La gloriosa storia del Modena e dei suoi 105 anni è finita di fatto nella giornata di ieri a Santarcangelo. La squadra non si è presentata in Romagna. Si tratta della quarta rinuncia e da regolamento scatterà la radiazione. La decisione del Giudice Sportivo potrebbe arrivare già oggi visto che mercoledì si torna in campo. Il club gialloblù verrà escluso dalla Serie C. Sempre oggi Taddeo dovrebbe presentare istanza di fallimento della società.
Intanto l’ex presidente dei canarini, Antonio Caliendo, è tornato a parlare e le sue giustificazioni sono ridicole: “La colpa è dei giornalisti, del sindaco e di Carmelo Salerno.

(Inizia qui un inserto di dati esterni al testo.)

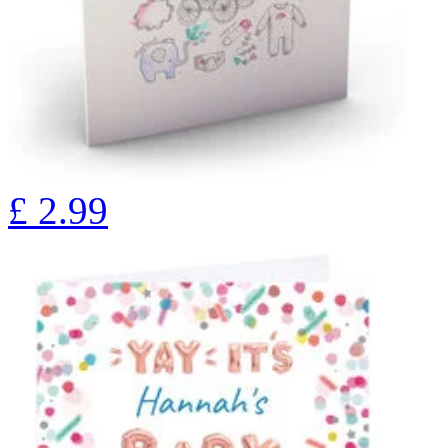
£
2.99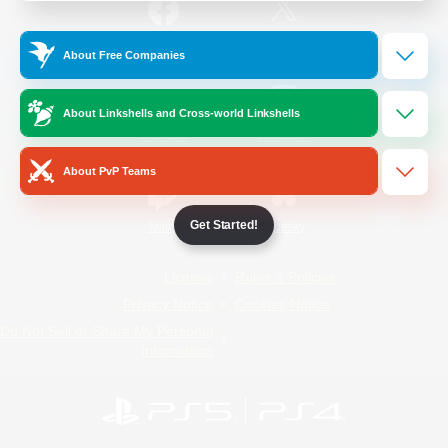
/
Facebook
X
News
About Free Companies
About Linkshells and Cross-world Linkshells
YouTube
Instagram
About PvP Teams
Get Started!
Twitch
Bluesky
License
Rules & Policies
Privacy Notice
Cookies Notice
Do Not Sell or Share My Personal
Information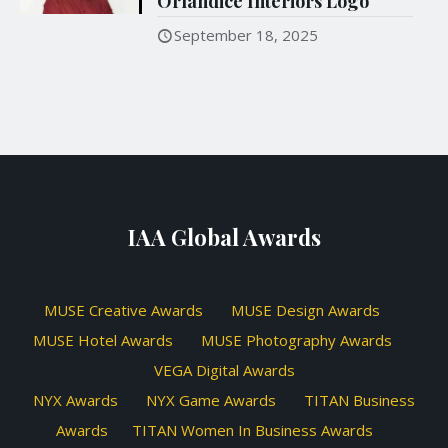
Orlandice Interiors Logo
September 18, 2025
IAA Global Awards
MUSE Creative Awards
MUSE Design Awards
MUSE Hotel Awards
MUSE Photography Awards
VEGA Digital Awards
NYX Awards
NYX Game Awards
TITAN Business
Awards
TITAN Women In Business Awards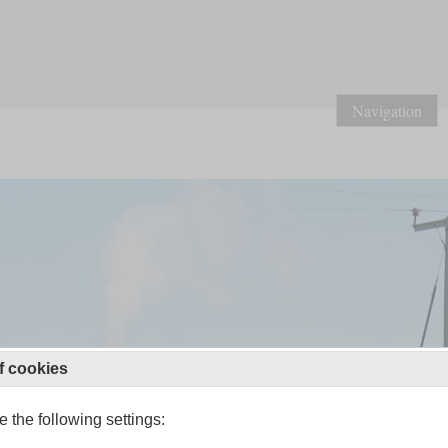
Navigation
f cookies
 the following settings: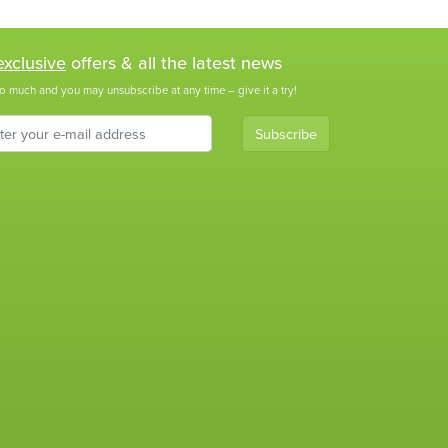
exclusive
offers & all the latest news
o much and you may unsubscribe at any time – give it a try!
Subscribe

Di lui e di Andrea Russo che hanno illuso tutti visto che non gli è mai interessato del Modena, ma solo di costruire al Mammut. Abbiamo trattato per un anno con lui e fino alla fine ero disposto a rinunciare alla buonuscita di 400mila euro e anche al concordato preventivo. Niente da fare, arrivava sempre a un passo e poi finiva tutto.
Muzzarelli e il Comune ora erano disposti a dare il Braglia in affitto, ma a me chiedevano la luna. Io ho sbagliato e lui mi avrà pure battuto, ma cos’ha vinto? Nulla perché in questa situazione abbiamo perso tutti. Io ho le mie colpe, mi sono circondato di collaboratori che mi hanno fatto finire in C e alla fine non dovevo iscrivere la squadra, questo è stato il mio grande errore, ma ha prevalso l’orgoglio e sono andato avanti giocandomi tutto. Avevo chiesto alla città una mano, ma nessuno si è mosso. Taddeo? Aveva 950 mila euro pronti, l’ho visto io, ma è arrivato in un ambiente ostile coi tifosi che lo hanno scacciato. Tutti volevano Salerno che alla fine ha preso in giro i tifosi”.